No magic 8 ball is needed to determine if abuse of the “honor” system will happen. There are decades full of examples of people ripping off the government. It would take all day to document every area of fraud associated with the federal government, but here are just a few examples:

Medicare Fraud – It comes with a steep price:

In a May 2012 report, FBI Special Agent David Welker said, “The United States spends more than $2.5 trillion on health care annually, and rough estimates indicate that anywhere from 3% to 10% of all health care expenditures are attributed to fraud.”

 

If you do Welker’s math, the annual cost of fraud ranges from $75 billion to $250 billion. That’s a lot of our hard-earned retirement money.

Medicare fraud is so common that the government has set up websites to help explain to people how to spot it if they see it and what to do about it.

Fraud is so rampant in Medicare/Medicaid that it’s created a thriving business – companies that specialize in investigating Medicare fraud. Need a job? There’s plenty.
 

Social Security Fraud – It’s largely related not to SS payments for seniors, but rather SSDI or Supplemental Security Disability Income:

Fraud could be a major reason that the number of people enrolled in Social Security Disability Insurance (SSDI) has risen so dramatically over the past 10 years, according to two letters written by the House Oversight and Government Reform Committee.

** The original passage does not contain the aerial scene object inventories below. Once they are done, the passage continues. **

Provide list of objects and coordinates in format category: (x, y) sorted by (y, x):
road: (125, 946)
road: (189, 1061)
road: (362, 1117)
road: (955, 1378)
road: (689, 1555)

The number of enrollees in the program grew by almost 60 percent between 2003 and 2012, from 5.58 million to 8.82 million people, the March 11 letter to acting commissioner of the Social Security Administration Carolyn Colvin says. This rate of growth is twice what the previous decade experienced.

The increase is not likely coming from people who actually need the care, the letter contends. Fraudulent enrollment and improper payments are pushing up the numbers.

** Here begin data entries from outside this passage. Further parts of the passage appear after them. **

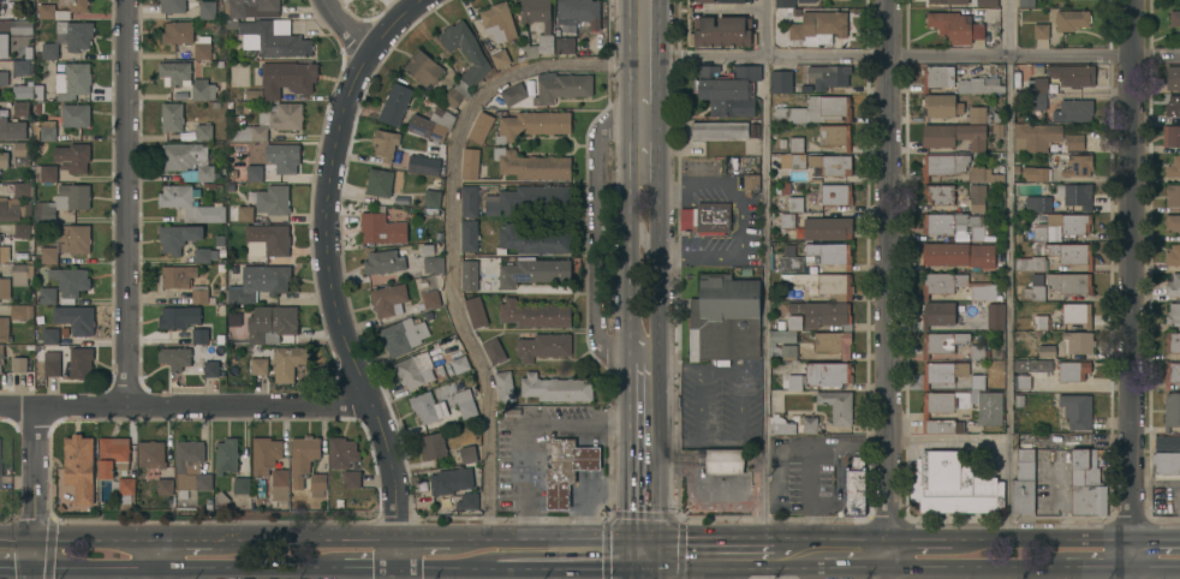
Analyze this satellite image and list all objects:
building: (807, 0)
building: (705, 1)
building: (734, 1)
building: (950, 1)
building: (785, 2)
building: (984, 2)
building: (1179, 2)
building: (1026, 3)
building: (173, 5)
building: (267, 7)
building: (63, 10)
building: (207, 10)
building: (579, 12)
building: (1175, 16)
building: (1072, 19)
building: (499, 21)
building: (21, 26)
building: (955, 26)
road: (344, 27)
building: (819, 27)
building: (546, 29)
building: (1041, 30)
building: (724, 31)
building: (178, 32)
building: (68, 38)
building: (273, 38)
building: (3, 44)
building: (565, 44)
building: (202, 47)
building: (466, 50)
road: (920, 56)
building: (500, 57)
building: (22, 67)
building: (425, 68)
building: (175, 72)
building: (1072, 74)
building: (830, 75)
building: (938, 76)
building: (3, 78)
building: (287, 78)
building: (1173, 78)
building: (73, 80)
building: (781, 80)
building: (980, 85)
building: (563, 88)
building: (203, 89)
road: (660, 89)
building: (728, 89)
building: (28, 91)
building: (457, 93)
building: (1041, 93)
building: (514, 94)
building: (395, 103)
building: (941, 105)
building: (1173, 105)
building: (21, 108)
building: (817, 109)
building: (1074, 110)
building: (978, 114)
building: (75, 115)
building: (283, 115)
building: (172, 116)
building: (433, 124)
building: (533, 124)
building: (481, 127)
building: (12, 129)
building: (719, 129)
building: (998, 131)
building: (204, 132)
building: (50, 133)
building: (248, 133)
building: (835, 135)
building: (955, 135)
building: (1172, 135)
building: (1035, 136)
building: (1074, 142)
building: (385, 143)
building: (796, 144)
building: (22, 153)
building: (182, 155)
building: (73, 157)
building: (284, 157)
building: (4, 159)
building: (798, 160)
building: (470, 163)
building: (532, 164)
building: (831, 164)
building: (943, 164)
building: (424, 165)
building: (1078, 166)
building: (1174, 166)
building: (254, 172)
building: (45, 173)
building: (1033, 173)
building: (201, 174)
building: (983, 174)
road: (628, 178)
building: (751, 181)
building: (379, 182)
road: (700, 185)
building: (22, 189)
building: (835, 194)
building: (940, 194)
building: (1173, 194)
building: (1077, 195)
building: (432, 197)
building: (527, 198)
building: (977, 198)
building: (273, 200)
building: (469, 200)
road: (127, 202)
building: (1038, 203)
building: (190, 204)
building: (793, 204)
building: (14, 209)
building: (241, 213)
building: (44, 216)
building: (711, 216)
building: (787, 220)
road: (1009, 220)
building: (1173, 222)
building: (1075, 223)
building: (954, 224)
road: (452, 225)
building: (381, 227)
building: (826, 228)
building: (22, 230)
building: (469, 235)
road: (594, 236)
building: (178, 237)
building: (270, 237)
building: (533, 239)
building: (1061, 249)
building: (831, 253)
building: (4, 254)
building: (207, 254)
building: (959, 254)
building: (47, 255)
road: (726, 255)
building: (1173, 255)
building: (383, 261)
road: (325, 262)
building: (791, 263)
building: (433, 264)
building: (1031, 264)
building: (534, 271)
building: (21, 274)
building: (469, 274)
building: (178, 275)
road: (884, 276)
road: (764, 279)
building: (69, 282)
building: (260, 282)
building: (942, 283)
building: (1070, 283)
building: (824, 284)
building: (1173, 284)
building: (4, 288)
building: (1035, 288)
road: (1131, 289)
building: (983, 291)
building: (794, 292)
building: (200, 294)
building: (48, 295)
building: (389, 299)
building: (429, 300)
building: (21, 311)
building: (475, 312)
building: (938, 313)
building: (1077, 313)
building: (1173, 313)
building: (534, 314)
building: (824, 314)
building: (995, 315)
building: (179, 316)
building: (726, 317)
building: (76, 319)
building: (271, 323)
building: (1038, 323)
building: (4, 329)
building: (786, 330)
building: (200, 335)
building: (404, 335)
building: (51, 336)
building: (1172, 341)
building: (833, 342)
building: (942, 342)
building: (1078, 342)
building: (543, 346)
building: (494, 350)
building: (1046, 350)
building: (788, 351)
building: (979, 352)
building: (290, 356)
building: (175, 357)
building: (1, 360)
building: (80, 362)
building: (52, 363)
building: (19, 364)
building: (459, 364)
building: (259, 366)
building: (1034, 366)
road: (660, 368)
building: (213, 369)
building: (414, 370)
building: (1072, 370)
building: (944, 372)
building: (1171, 373)
building: (816, 375)
building: (1023, 381)
building: (504, 386)
building: (556, 388)
road: (628, 395)
building: (459, 396)
road: (185, 405)
building: (838, 405)
building: (945, 405)
building: (427, 407)
building: (1077, 410)
building: (1172, 410)
building: (773, 415)
building: (739, 417)
road: (523, 431)
road: (945, 440)
building: (1167, 442)
building: (433, 445)
building: (342, 452)
building: (151, 453)
building: (468, 453)
building: (265, 454)
building: (226, 455)
building: (303, 456)
building: (724, 461)
building: (1166, 465)
building: (191, 466)
building: (79, 467)
building: (115, 468)
building: (567, 469)
building: (0, 470)
building: (351, 479)
building: (451, 480)
building: (1024, 482)
building: (280, 484)
building: (318, 484)
building: (1086, 484)
building: (165, 485)
building: (242, 485)
building: (952, 485)
road: (35, 487)
building: (855, 488)
building: (0, 489)
road: (629, 494)
building: (220, 500)
building: (468, 500)
road: (1061, 503)
road: (643, 517)
road: (1154, 537)
road: (930, 538)
road: (1052, 538)
traffic signals: (34, 542)
road: (79, 542)
road: (201, 542)
road: (324, 542)
road: (446, 542)
road: (566, 542)
road: (605, 547)
road: (680, 548)
road: (719, 553)
road: (841, 553)
road: (404, 557)
road: (158, 560)
road: (886, 565)
road: (1153, 565)
road: (642, 566)
road: (721, 566)
road: (962, 566)
road: (1085, 566)
road: (561, 568)
road: (17, 570)
traffic signals: (34, 570)
road: (174, 571)
road: (359, 571)
road: (440, 571)
road: (1008, 572)
road: (529, 573)
road: (404, 575)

The letter, signed by Committee Chairman Darrell Issa (R., Calif.) and two subcommittee chairmen, points out “significant management problems that lead to misspending within the program.”

The letter says many ineligible people are receiving benefits, citing a 2010 Government Accountability Office report.

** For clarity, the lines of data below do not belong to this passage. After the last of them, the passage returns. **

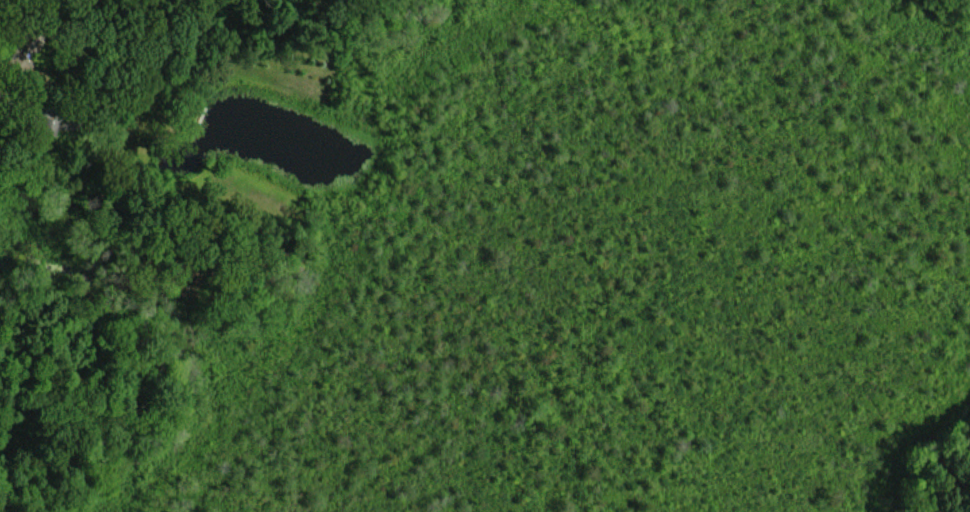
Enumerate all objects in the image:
park: (22, 20)
building: (47, 123)

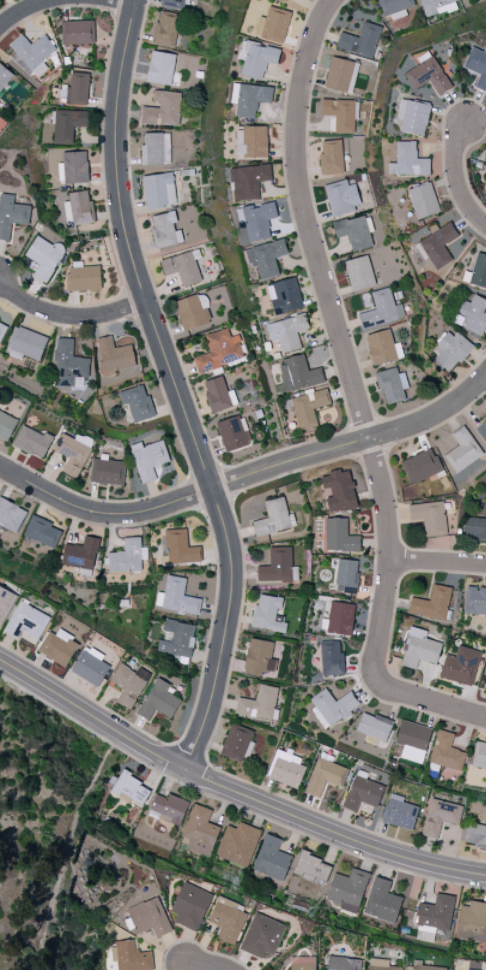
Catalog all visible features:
road: (118, 1)
building: (173, 4)
building: (436, 6)
road: (36, 7)
building: (394, 7)
building: (273, 25)
building: (165, 29)
building: (77, 32)
building: (361, 40)
building: (32, 54)
building: (257, 58)
building: (477, 66)
building: (160, 68)
building: (339, 74)
building: (428, 74)
building: (4, 76)
building: (249, 98)
building: (162, 109)
building: (340, 114)
building: (413, 116)
building: (67, 125)
building: (251, 141)
building: (155, 148)
building: (331, 157)
building: (408, 160)
building: (73, 167)
road: (456, 176)
building: (248, 181)
building: (158, 190)
building: (342, 197)
building: (423, 200)
building: (78, 208)
building: (11, 215)
building: (257, 220)
building: (165, 230)
building: (354, 232)
building: (438, 245)
building: (44, 257)
building: (266, 258)
building: (182, 268)
building: (477, 272)
building: (359, 273)
building: (83, 278)
building: (284, 296)
building: (381, 310)
building: (192, 312)
road: (68, 315)
building: (472, 315)
building: (2, 328)
road: (336, 330)
building: (287, 332)
building: (26, 344)
building: (382, 347)
building: (451, 350)
building: (219, 351)
building: (113, 357)
building: (68, 364)
building: (298, 373)
building: (391, 385)
road: (174, 386)
building: (216, 394)
building: (137, 402)
building: (307, 408)
building: (6, 425)
building: (482, 430)
building: (233, 433)
building: (32, 442)
building: (462, 451)
building: (73, 452)
building: (148, 459)
building: (420, 466)
building: (107, 472)
road: (245, 475)
building: (339, 491)
building: (11, 515)
building: (430, 517)
building: (475, 529)
building: (339, 536)
building: (178, 548)
building: (80, 554)
building: (126, 557)
road: (437, 562)
building: (278, 566)
building: (346, 576)
building: (176, 597)
building: (475, 600)
building: (5, 603)
building: (432, 603)
building: (267, 614)
building: (340, 616)
building: (485, 619)
building: (27, 623)
building: (177, 639)
building: (58, 647)
building: (419, 649)
building: (259, 657)
building: (331, 658)
building: (90, 666)
building: (460, 666)
building: (129, 684)
building: (158, 700)
road: (422, 700)
building: (258, 703)
building: (331, 707)
road: (92, 715)
building: (374, 726)
building: (412, 741)
building: (236, 742)
building: (446, 752)
building: (479, 755)
building: (286, 769)
building: (325, 776)
building: (130, 788)
building: (362, 793)
building: (169, 808)
building: (399, 813)
building: (440, 816)
building: (199, 831)
road: (332, 831)
building: (475, 835)
building: (238, 844)
building: (271, 859)
building: (311, 867)
building: (348, 890)
building: (382, 901)
building: (190, 906)
building: (149, 917)
building: (227, 920)
building: (472, 922)
building: (262, 936)
building: (130, 956)
building: (302, 963)
building: (343, 963)
building: (380, 965)
road: (208, 966)
building: (425, 966)

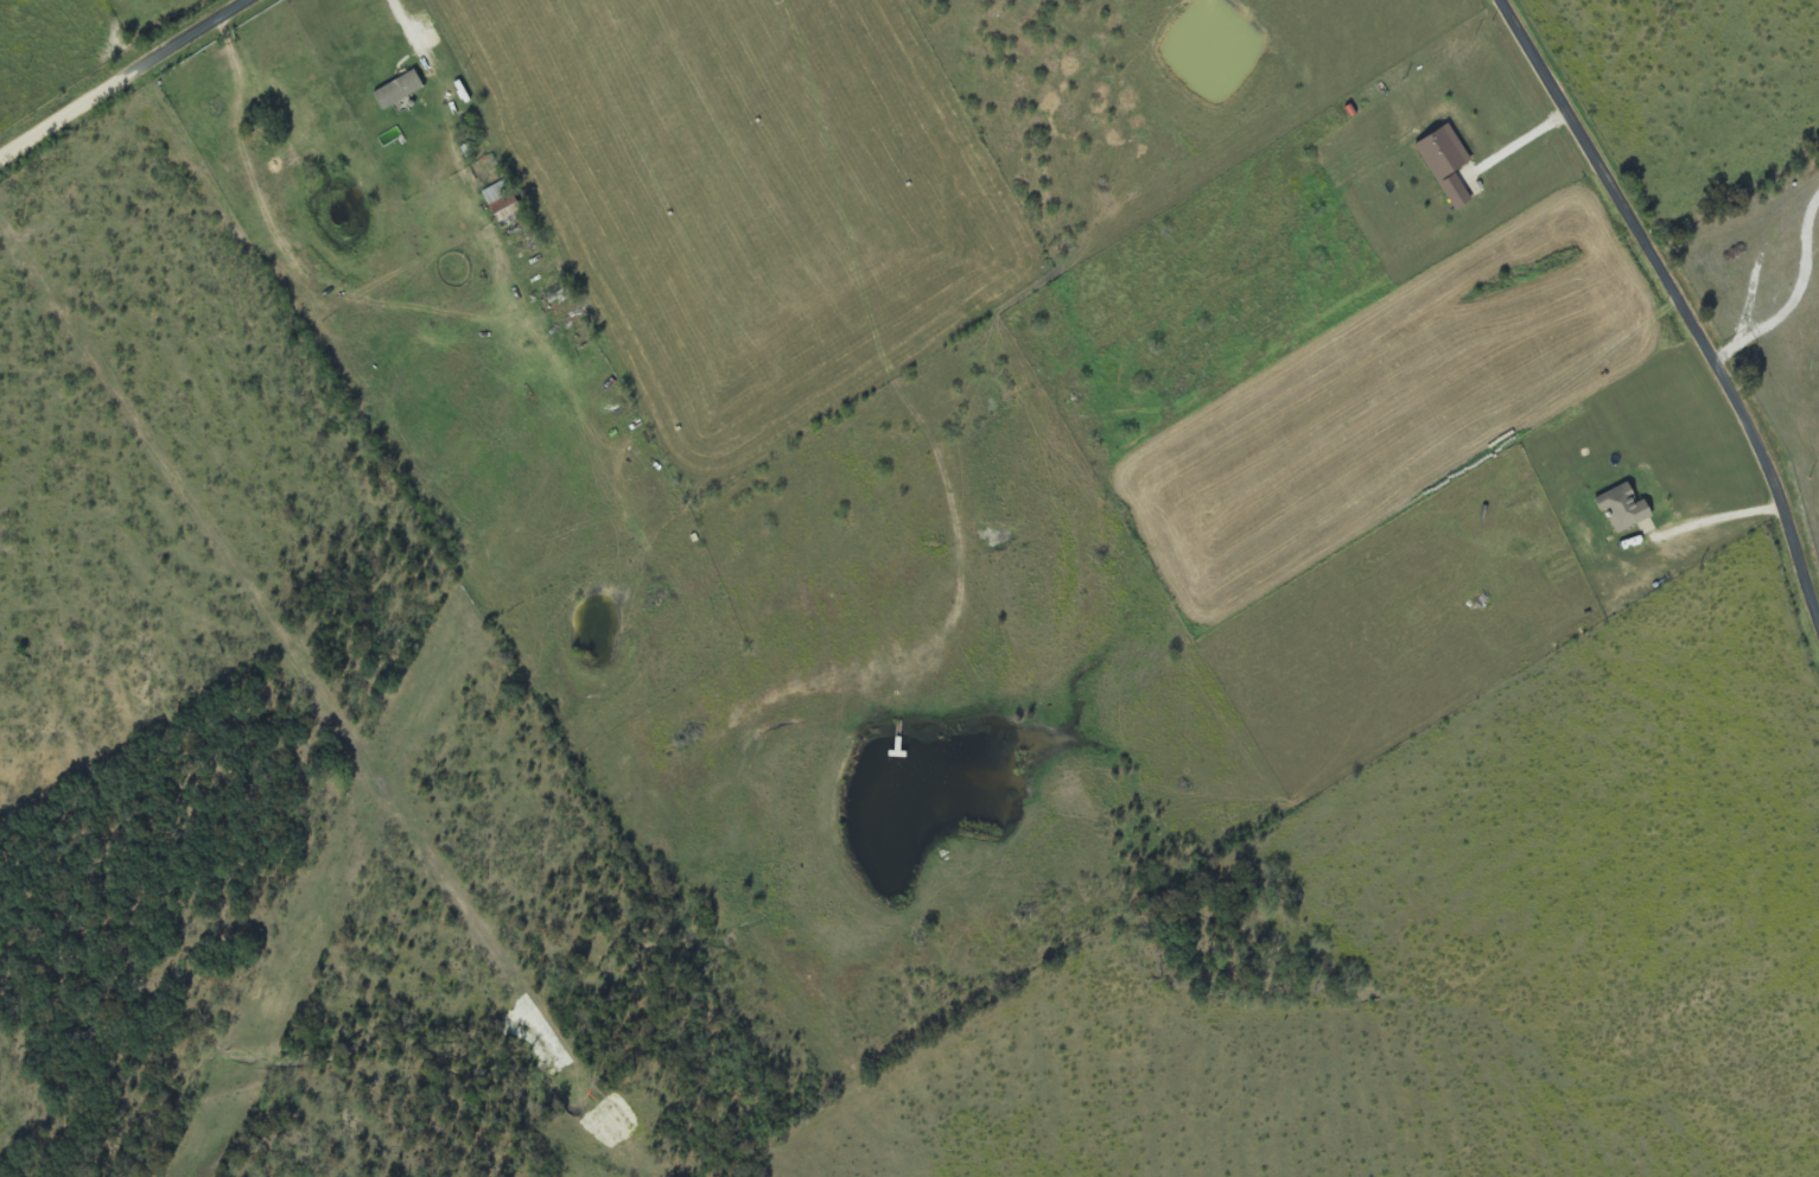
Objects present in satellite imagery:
road: (126, 80)
building: (398, 91)
building: (1446, 164)
building: (501, 202)
road: (1683, 312)
building: (563, 314)
building: (1622, 509)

How much does all of that fraud cost? Hard to say for sure, but it is in the “billions.”

The study also determined that the Social Security Administration (SSA) failed to establish that claimants were properly screened to certify that they satisfied metrics in the Social Security Administration’s (SSA) medical “Listing of Impairments” to meet eligibility requirements qualifying them for the DI program. The Inspector General’s office identified billions in fraud. The Senate study implies many billions more in abuses. Much of the ongoing program cheating comes from those who continue to collect disability payments but are stealthily employed on the side.

Other types of government fraud:

Housing Subsidies

Student Aid

Farm Subsidies

According to Darrell Issa, the federal government lost $261 billion in 2012. That doesn’t even include improper payments (not fraud, but payments still made because of mistakes) totaling $108 billion.

Paul Ryan has called for the CBO to provide a new cost estimate of Obamacare due to the delayed employer mandate. I suspect there will be more calls for the scoring to be done again in light of this latest development.

The country is already losing over a quarter of a trillion dollars a year due to fraud. The Obamacare “honor system” is only going to make it worse. It’s guaranteed.